Redatta una lettera della camera degli avvocati penalisti napoletani “Sebastiano Fusco” sul tema delle morti in carcere. La Camera degli Avvocati penalisti “Sebastiano Fusco” nacque nel 2023 In occasione di una tavola rotonda che si svolse nel Palazzo di Giustizia di Napoli, organizzata al fine di analizzare gli aspetti cruciali della Riforma Nordio. I destinatari sono i vertici dello Stato e del Governo.
La lettera
«Ancora una volta restiamo tramortiti dall’ennesima morte – scrivono gli avvocati penalisti napoletani, facendo riferimento – alla 54esima impiccagione, quella di un giovane detenuto nel carcere di Firenze, di poco precedente al suicidio del giovane Joseph nel carcere di Pavia». «I detenuti gridano con la vita – si legge ancora nella missiva – lo Stato guarda da lontano e risponde con norme mute. Lo stesso che legittimamente li ha arrestati, illegittimamente li ha privati della dignità e della speranza. Tante, Troppe sono le vittime di una macchina più propensa a segnare i numeri dei processi finiti che ad adeguare la sanzione detentiva alla personalità del reo».

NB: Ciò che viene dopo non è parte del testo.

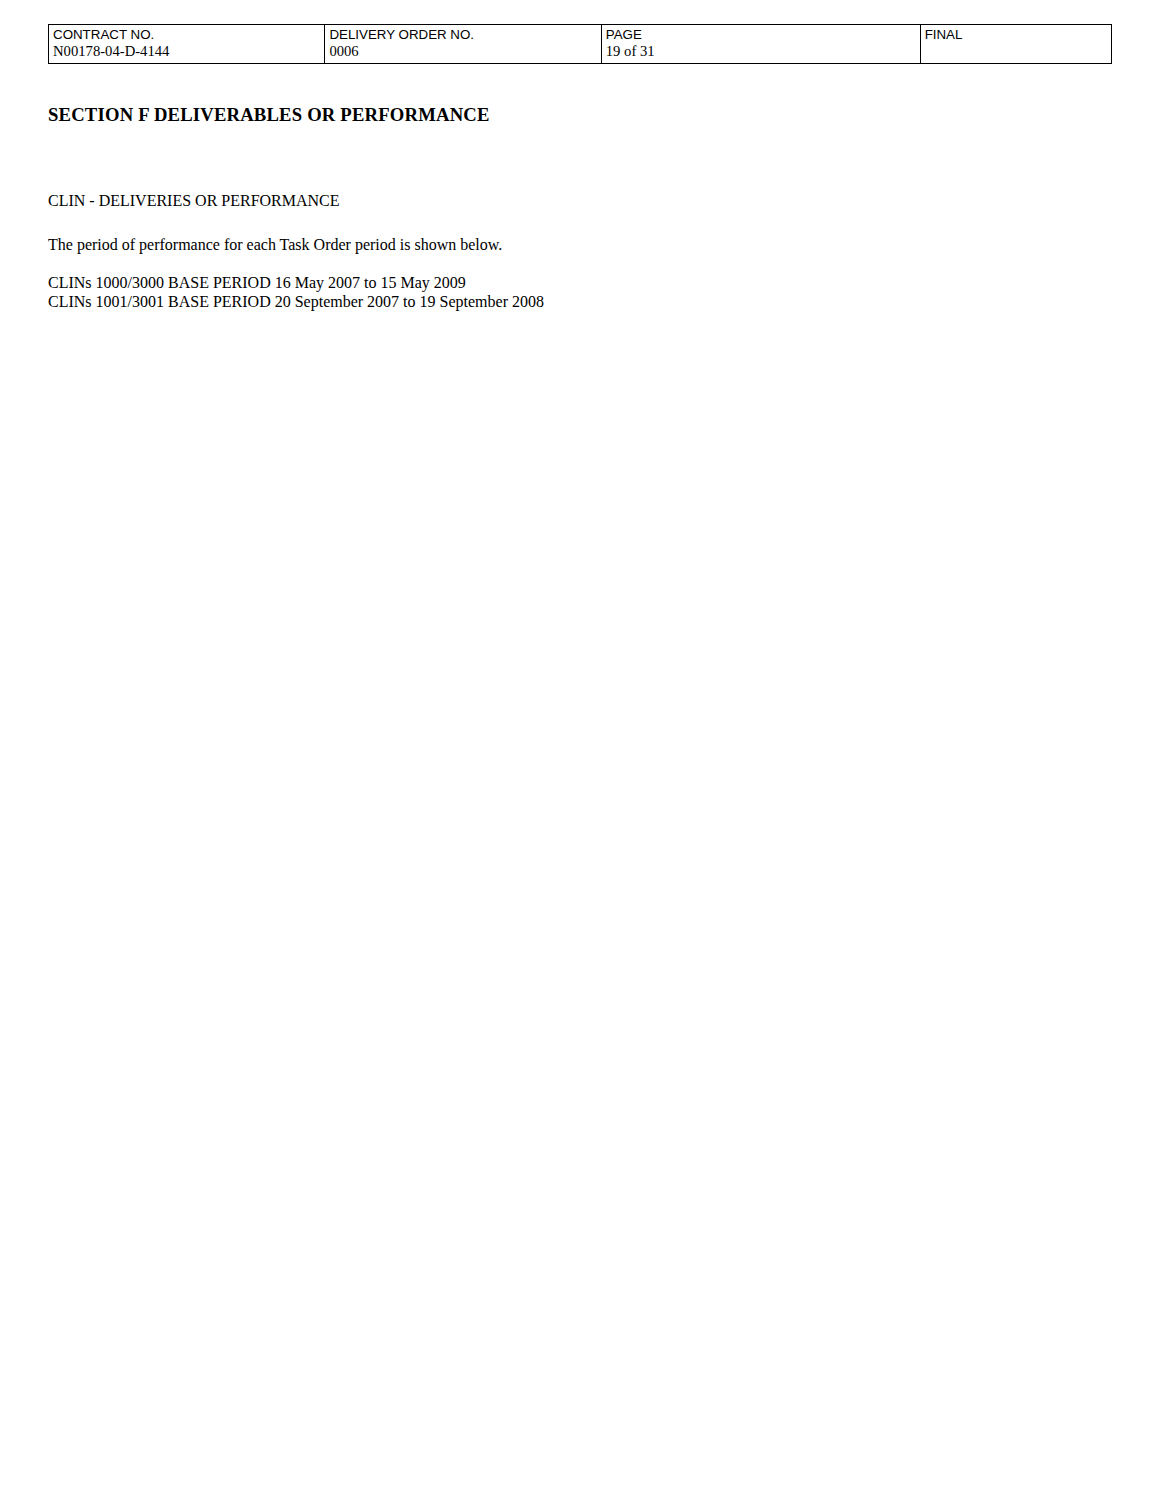| CONTRACT NO. N00178-04-D-4144 | DELIVERY ORDER NO. 0006 | PAGE 19 of 31 | FINAL |
SECTION F DELIVERABLES OR PERFORMANCE
CLIN - DELIVERIES OR PERFORMANCE
The period of performance for each Task Order period is shown below.
CLINs 1000/3000 BASE PERIOD 16 May 2007 to 15 May 2009
CLINs 1001/3001 BASE PERIOD 20 September 2007 to 19 September 2008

Fusco», «si è persa la dimensione umana dei processi, che rilevano solo come numero di una statistica. Ancora oggi – continuano – nonostante il profluvio continuo di riforme normative, il processo penale resta la pena più grave che il soggetto indagato, imputato debba subire, abbandonato a se stesso nella fase più critica e delicata, quella della esecuzione della pena».
«In carcere e di carcere si muore!. Responsabile è lo Stato per l’eccesiva burocratizzazione di ogni aspetto della vita del soggetto sottoposto al processo e del condannato. Responsabile è la Politica, inappetente e sbrigativa sul tema delle condizioni dei detenuti. Troppe volte si è persa l’occasione di una nuova riforma che adegui il sistema di detenzione ordinario al senso di umanità;
intervenga concretamente sullo stato e condizioni degli istituti di pena; destini risorse finanziarie ed umane a chi si occupa di esecuzione. Avvilisce la pochezza di chi non conosce la realtà detentiva o peggio di chi preferisce non investire in tale settore non ritenendo meritevole di interesse l’attuazione di un sistema che esalti la funzione rieducativa della pena».